We can think of this as dependency-oriented programming, or flow-based programming.
Make is actually considered a hybrid system because while the DSL describes the task dependencies, the actions are delegated to system commands.
This hybridity is continued for Make successors such as Ant, Rake, and sbt. Take a look at the basic syntax for Rakefile:
task name: [:prereq1, :prereq2] do |t|
# actions (may reference prereq as t.name etc)
end
The breakthrough made with Rake was that it used a programming language to describe the actions instead of the system commands.
There are several motivation to organizing the build this way.
First is de-duplication. With flow-based programming, a task is executed only once even when it is depended by multiple tasks.

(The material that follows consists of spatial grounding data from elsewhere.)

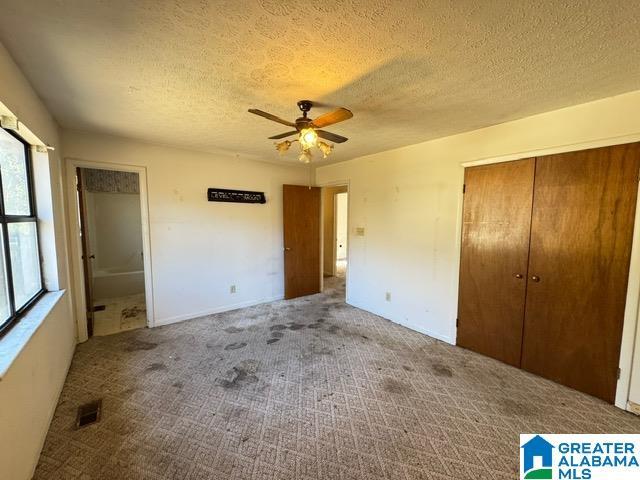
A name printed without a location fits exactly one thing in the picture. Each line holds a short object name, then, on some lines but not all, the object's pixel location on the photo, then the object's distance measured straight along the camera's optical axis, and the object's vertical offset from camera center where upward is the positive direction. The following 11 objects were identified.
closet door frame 1.93 -0.67
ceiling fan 1.75 +0.63
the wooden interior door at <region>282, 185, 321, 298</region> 4.53 -0.41
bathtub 4.71 -1.23
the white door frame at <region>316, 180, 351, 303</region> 4.20 +0.20
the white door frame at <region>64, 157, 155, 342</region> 2.88 -0.02
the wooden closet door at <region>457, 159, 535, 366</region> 2.49 -0.39
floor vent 1.84 -1.41
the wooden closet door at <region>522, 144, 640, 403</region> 2.01 -0.38
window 1.61 -0.15
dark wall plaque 3.78 +0.29
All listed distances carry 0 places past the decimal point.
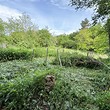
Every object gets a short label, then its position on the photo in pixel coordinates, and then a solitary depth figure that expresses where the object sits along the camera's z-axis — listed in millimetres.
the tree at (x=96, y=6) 5306
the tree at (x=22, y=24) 10730
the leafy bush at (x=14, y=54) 6912
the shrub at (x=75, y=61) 5408
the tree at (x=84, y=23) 21269
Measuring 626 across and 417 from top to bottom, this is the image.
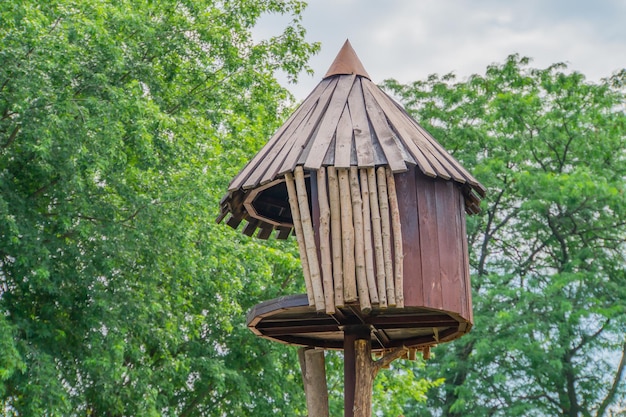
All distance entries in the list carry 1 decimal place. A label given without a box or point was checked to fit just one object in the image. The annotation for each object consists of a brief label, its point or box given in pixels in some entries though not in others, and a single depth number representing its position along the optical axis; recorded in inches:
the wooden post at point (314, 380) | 687.7
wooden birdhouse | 550.3
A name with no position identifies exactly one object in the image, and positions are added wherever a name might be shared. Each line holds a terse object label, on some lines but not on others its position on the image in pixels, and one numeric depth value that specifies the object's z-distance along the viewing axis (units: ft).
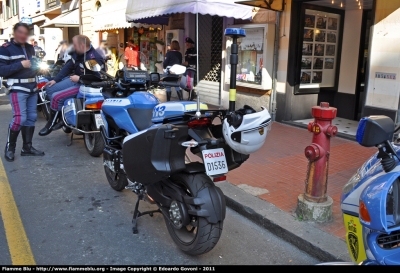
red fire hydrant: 11.19
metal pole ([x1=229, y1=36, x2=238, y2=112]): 10.01
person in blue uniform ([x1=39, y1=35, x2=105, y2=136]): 20.58
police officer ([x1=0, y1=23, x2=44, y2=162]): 17.83
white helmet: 8.91
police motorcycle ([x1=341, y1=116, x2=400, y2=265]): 5.70
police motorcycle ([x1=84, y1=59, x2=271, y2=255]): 9.21
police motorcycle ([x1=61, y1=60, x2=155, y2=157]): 14.37
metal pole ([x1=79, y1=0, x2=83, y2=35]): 57.51
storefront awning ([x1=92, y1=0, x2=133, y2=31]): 41.09
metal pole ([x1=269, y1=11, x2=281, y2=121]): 26.20
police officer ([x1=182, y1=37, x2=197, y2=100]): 35.04
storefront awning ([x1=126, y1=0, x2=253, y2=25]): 26.53
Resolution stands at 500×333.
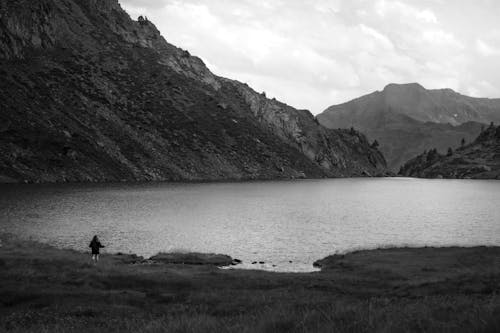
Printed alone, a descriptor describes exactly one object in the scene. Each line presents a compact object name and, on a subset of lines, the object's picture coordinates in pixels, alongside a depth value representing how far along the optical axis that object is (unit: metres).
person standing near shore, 55.62
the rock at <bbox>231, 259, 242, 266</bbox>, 64.03
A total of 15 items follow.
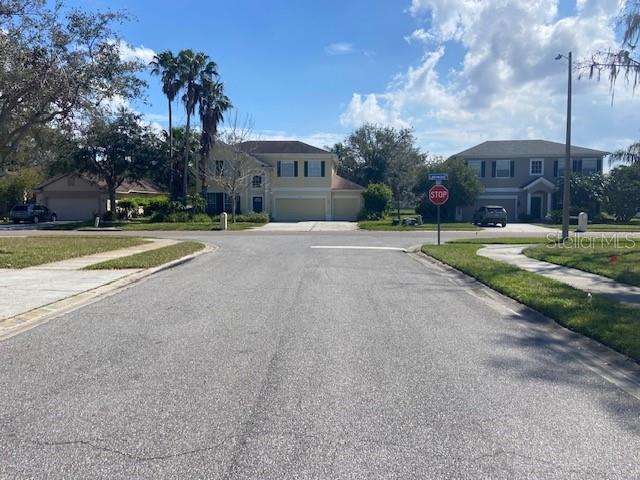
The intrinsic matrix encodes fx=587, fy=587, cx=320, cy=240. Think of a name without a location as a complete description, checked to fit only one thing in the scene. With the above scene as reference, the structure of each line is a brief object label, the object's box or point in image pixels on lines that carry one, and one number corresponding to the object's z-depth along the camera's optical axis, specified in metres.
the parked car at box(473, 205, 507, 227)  42.97
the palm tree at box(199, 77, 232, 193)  45.22
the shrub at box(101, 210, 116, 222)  45.82
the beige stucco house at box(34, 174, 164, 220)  53.78
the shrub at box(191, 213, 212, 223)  45.03
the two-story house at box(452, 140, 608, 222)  51.44
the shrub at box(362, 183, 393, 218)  49.81
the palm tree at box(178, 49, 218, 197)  44.47
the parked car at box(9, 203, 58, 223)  48.03
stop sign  23.36
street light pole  25.53
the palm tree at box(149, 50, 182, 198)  44.21
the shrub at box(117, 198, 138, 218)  51.16
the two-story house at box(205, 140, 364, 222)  50.72
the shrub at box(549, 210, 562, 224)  46.65
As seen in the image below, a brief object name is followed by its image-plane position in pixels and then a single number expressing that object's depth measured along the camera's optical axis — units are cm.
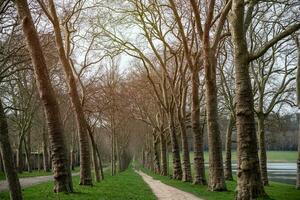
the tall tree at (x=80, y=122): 2014
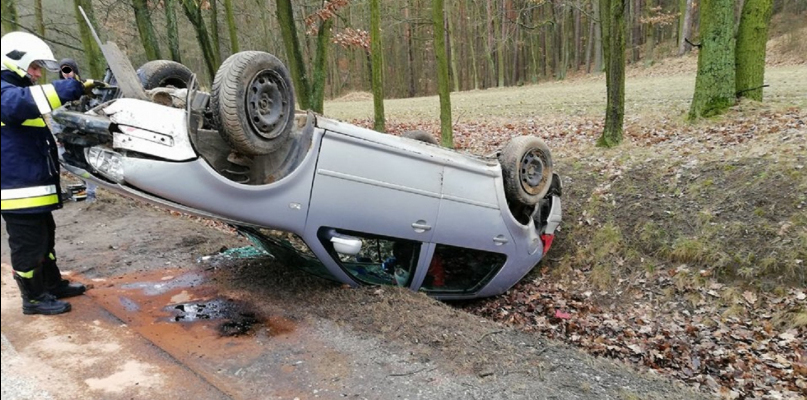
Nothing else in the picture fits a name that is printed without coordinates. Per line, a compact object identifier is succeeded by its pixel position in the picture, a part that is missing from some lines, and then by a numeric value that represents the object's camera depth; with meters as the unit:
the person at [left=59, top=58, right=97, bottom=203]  4.14
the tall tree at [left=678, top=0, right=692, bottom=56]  24.30
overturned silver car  3.28
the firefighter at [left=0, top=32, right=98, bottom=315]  2.91
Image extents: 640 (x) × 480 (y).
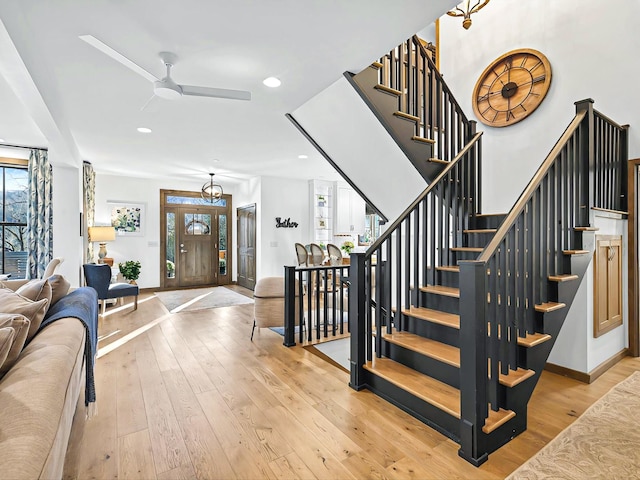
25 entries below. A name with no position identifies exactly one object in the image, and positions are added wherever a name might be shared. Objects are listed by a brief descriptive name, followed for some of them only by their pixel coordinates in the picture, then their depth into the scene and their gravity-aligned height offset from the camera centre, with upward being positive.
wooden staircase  1.93 -0.32
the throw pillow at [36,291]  1.99 -0.30
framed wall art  7.52 +0.50
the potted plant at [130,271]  7.12 -0.66
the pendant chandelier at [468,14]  3.48 +2.37
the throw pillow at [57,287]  2.32 -0.33
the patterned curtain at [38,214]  5.72 +0.44
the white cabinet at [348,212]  8.34 +0.68
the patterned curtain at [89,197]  6.07 +0.82
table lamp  6.27 +0.10
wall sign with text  7.72 +0.37
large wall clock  3.95 +1.87
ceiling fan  2.55 +1.17
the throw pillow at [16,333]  1.31 -0.38
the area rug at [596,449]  1.79 -1.23
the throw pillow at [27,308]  1.60 -0.32
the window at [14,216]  5.86 +0.41
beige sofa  0.88 -0.53
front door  8.30 -0.17
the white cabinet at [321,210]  8.08 +0.71
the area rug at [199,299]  6.05 -1.19
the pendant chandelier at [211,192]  7.86 +1.14
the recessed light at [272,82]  3.03 +1.43
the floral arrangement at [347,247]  7.61 -0.18
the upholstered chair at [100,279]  4.99 -0.58
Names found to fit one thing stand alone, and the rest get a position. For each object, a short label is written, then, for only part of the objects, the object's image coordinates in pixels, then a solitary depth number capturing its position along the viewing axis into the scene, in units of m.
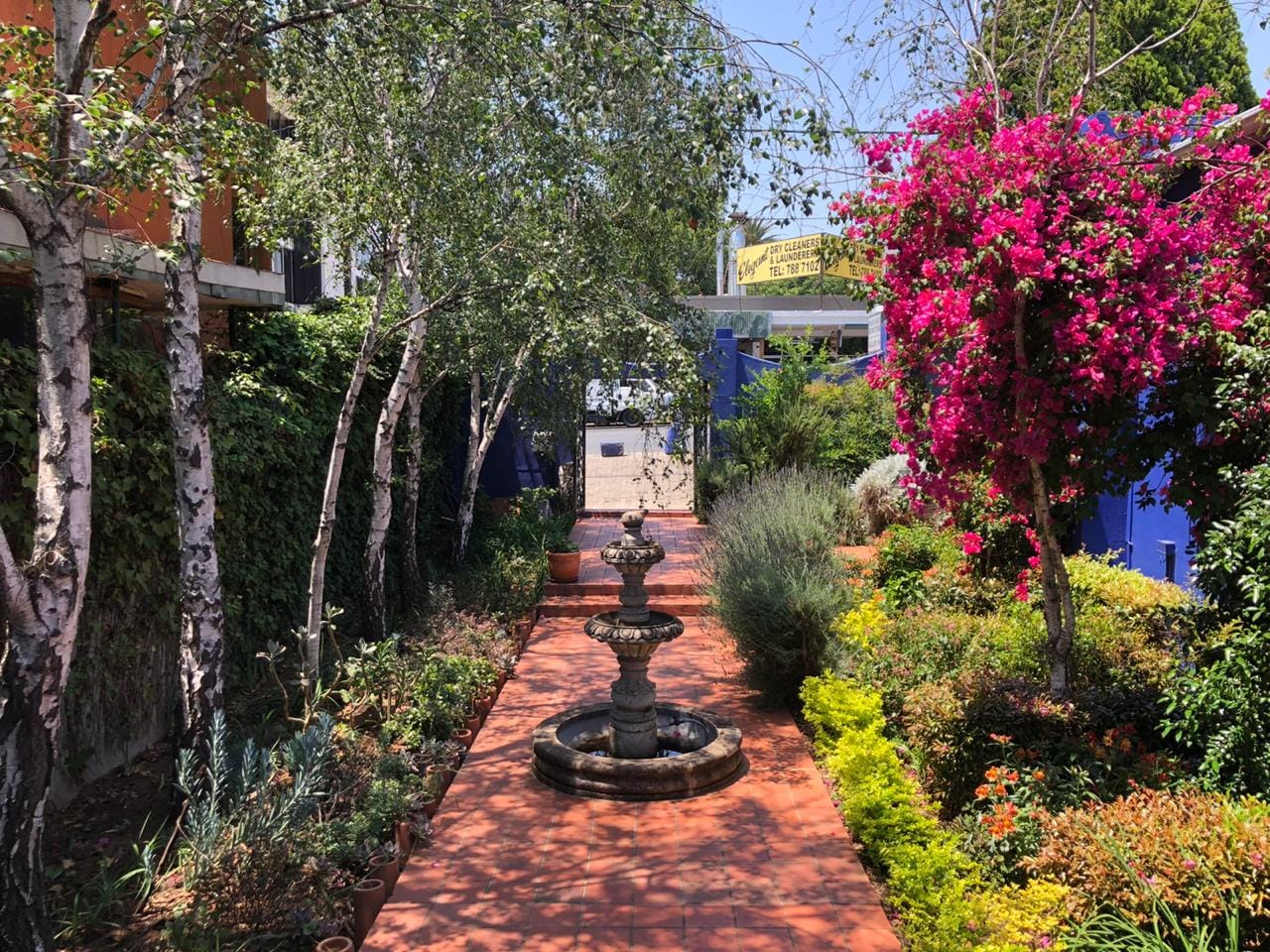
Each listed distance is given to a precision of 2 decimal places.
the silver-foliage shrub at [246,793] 3.60
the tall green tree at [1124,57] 6.61
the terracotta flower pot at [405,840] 4.42
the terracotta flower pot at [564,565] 10.26
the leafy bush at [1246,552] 3.78
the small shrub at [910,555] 8.14
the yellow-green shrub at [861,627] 6.00
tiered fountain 5.21
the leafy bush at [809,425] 13.69
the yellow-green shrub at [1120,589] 6.07
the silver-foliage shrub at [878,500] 11.31
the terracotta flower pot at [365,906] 3.76
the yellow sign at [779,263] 18.92
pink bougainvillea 4.09
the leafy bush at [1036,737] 4.24
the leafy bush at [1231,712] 3.79
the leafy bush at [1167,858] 3.14
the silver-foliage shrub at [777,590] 6.37
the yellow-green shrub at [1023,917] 3.12
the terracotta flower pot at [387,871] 4.06
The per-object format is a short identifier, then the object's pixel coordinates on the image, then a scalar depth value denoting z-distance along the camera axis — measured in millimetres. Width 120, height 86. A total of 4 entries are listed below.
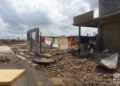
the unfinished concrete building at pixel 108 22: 8240
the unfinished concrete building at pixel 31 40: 8209
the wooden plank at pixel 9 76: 1011
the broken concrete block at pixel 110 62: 5437
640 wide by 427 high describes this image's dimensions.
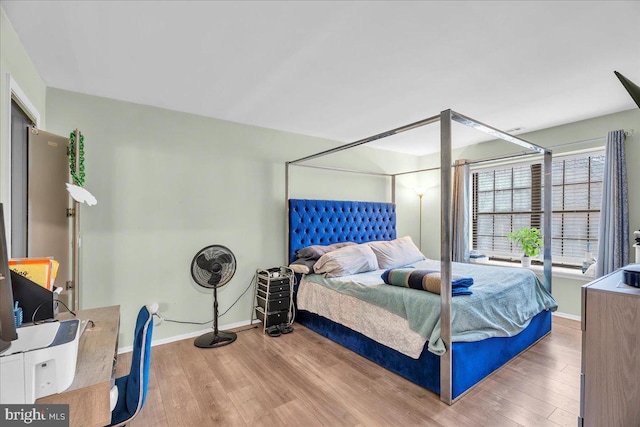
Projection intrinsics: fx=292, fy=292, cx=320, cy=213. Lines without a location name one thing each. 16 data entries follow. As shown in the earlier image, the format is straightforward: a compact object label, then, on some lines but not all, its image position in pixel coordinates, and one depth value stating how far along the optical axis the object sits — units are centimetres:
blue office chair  128
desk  96
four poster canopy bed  201
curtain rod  307
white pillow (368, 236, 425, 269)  362
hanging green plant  207
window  357
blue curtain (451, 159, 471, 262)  433
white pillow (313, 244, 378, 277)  313
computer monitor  96
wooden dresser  116
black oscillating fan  287
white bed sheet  218
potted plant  388
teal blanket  208
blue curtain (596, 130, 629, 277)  302
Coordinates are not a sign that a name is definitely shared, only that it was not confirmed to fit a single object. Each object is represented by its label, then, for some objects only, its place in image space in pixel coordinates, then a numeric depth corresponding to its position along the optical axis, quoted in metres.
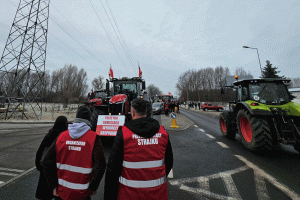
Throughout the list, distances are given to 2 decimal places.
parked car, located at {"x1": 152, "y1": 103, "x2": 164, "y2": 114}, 20.17
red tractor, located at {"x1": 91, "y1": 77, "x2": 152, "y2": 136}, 7.25
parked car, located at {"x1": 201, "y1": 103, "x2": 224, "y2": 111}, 31.72
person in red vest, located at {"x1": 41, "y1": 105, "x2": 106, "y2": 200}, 1.68
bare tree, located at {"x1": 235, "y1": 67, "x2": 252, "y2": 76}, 63.32
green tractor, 4.31
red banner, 5.00
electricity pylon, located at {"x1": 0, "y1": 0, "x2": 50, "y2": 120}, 14.57
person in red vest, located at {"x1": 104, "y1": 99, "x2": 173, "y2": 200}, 1.49
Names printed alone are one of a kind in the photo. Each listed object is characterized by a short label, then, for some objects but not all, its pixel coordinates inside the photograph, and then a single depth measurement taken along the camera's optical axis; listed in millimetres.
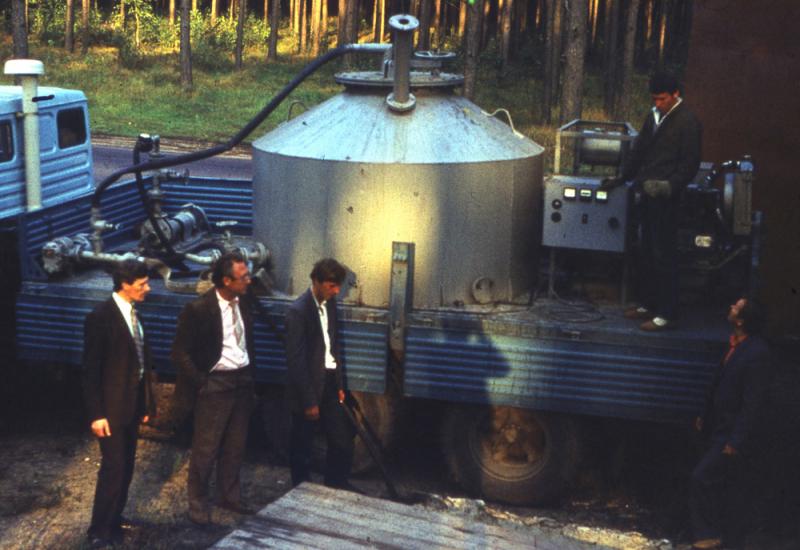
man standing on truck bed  7773
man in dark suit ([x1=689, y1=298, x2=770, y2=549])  6711
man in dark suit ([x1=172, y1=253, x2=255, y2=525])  6871
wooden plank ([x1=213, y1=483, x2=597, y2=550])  5395
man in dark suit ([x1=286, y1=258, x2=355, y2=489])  7145
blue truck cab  9805
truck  7582
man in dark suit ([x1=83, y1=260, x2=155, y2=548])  6535
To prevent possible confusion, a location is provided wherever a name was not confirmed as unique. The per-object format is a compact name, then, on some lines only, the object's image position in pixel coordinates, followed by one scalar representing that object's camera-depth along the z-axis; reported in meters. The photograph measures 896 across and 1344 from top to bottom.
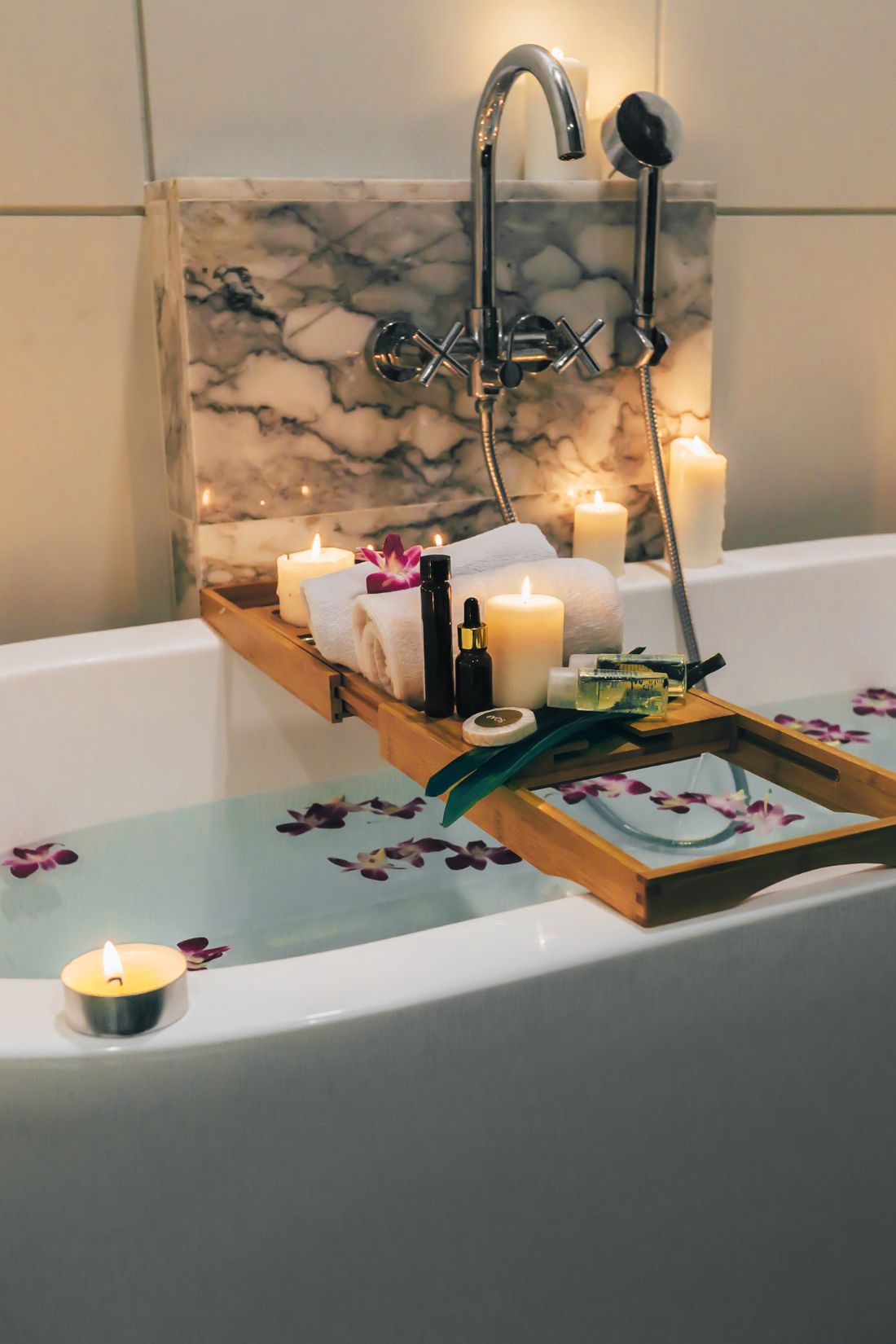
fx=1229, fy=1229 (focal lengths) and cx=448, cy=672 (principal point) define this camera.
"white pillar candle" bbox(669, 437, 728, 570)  1.90
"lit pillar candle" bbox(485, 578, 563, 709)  1.09
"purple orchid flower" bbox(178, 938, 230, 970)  1.26
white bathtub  0.76
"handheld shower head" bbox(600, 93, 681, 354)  1.67
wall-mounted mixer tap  1.56
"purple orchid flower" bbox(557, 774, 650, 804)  1.66
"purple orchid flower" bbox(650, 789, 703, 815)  1.63
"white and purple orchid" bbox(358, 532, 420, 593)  1.30
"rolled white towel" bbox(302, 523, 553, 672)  1.29
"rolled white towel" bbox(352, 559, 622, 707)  1.15
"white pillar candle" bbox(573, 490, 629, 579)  1.86
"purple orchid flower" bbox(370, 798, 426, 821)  1.58
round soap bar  1.04
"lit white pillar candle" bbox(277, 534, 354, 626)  1.50
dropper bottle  1.09
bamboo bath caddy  0.86
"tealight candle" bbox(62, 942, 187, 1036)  0.76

For example, even when multiple tasks along the task graph depend on compile in Compile
,
the compilation will be executed exactly once.
Second is parallel processing. Using the task graph, the task engine can schedule mutually non-dependent tasks in parallel.
Third is the separation of concern and the flexibility. The task graph lets the build user wire the tasks together in different ways, while sbt and plugins can provide various features such as compilation and library dependency management as functions that can be reused.
The core data structure of the build definition is a DAG of tasks,
where the edges denote happens-before relationships.
build.sbt
is a DSL designed to express dependency-oriented programming,
or flow-based programming, similar to Makefile
and Rakefile
.
The key motivation for the flow-based programming is de-duplication, parallel processing, and customizability.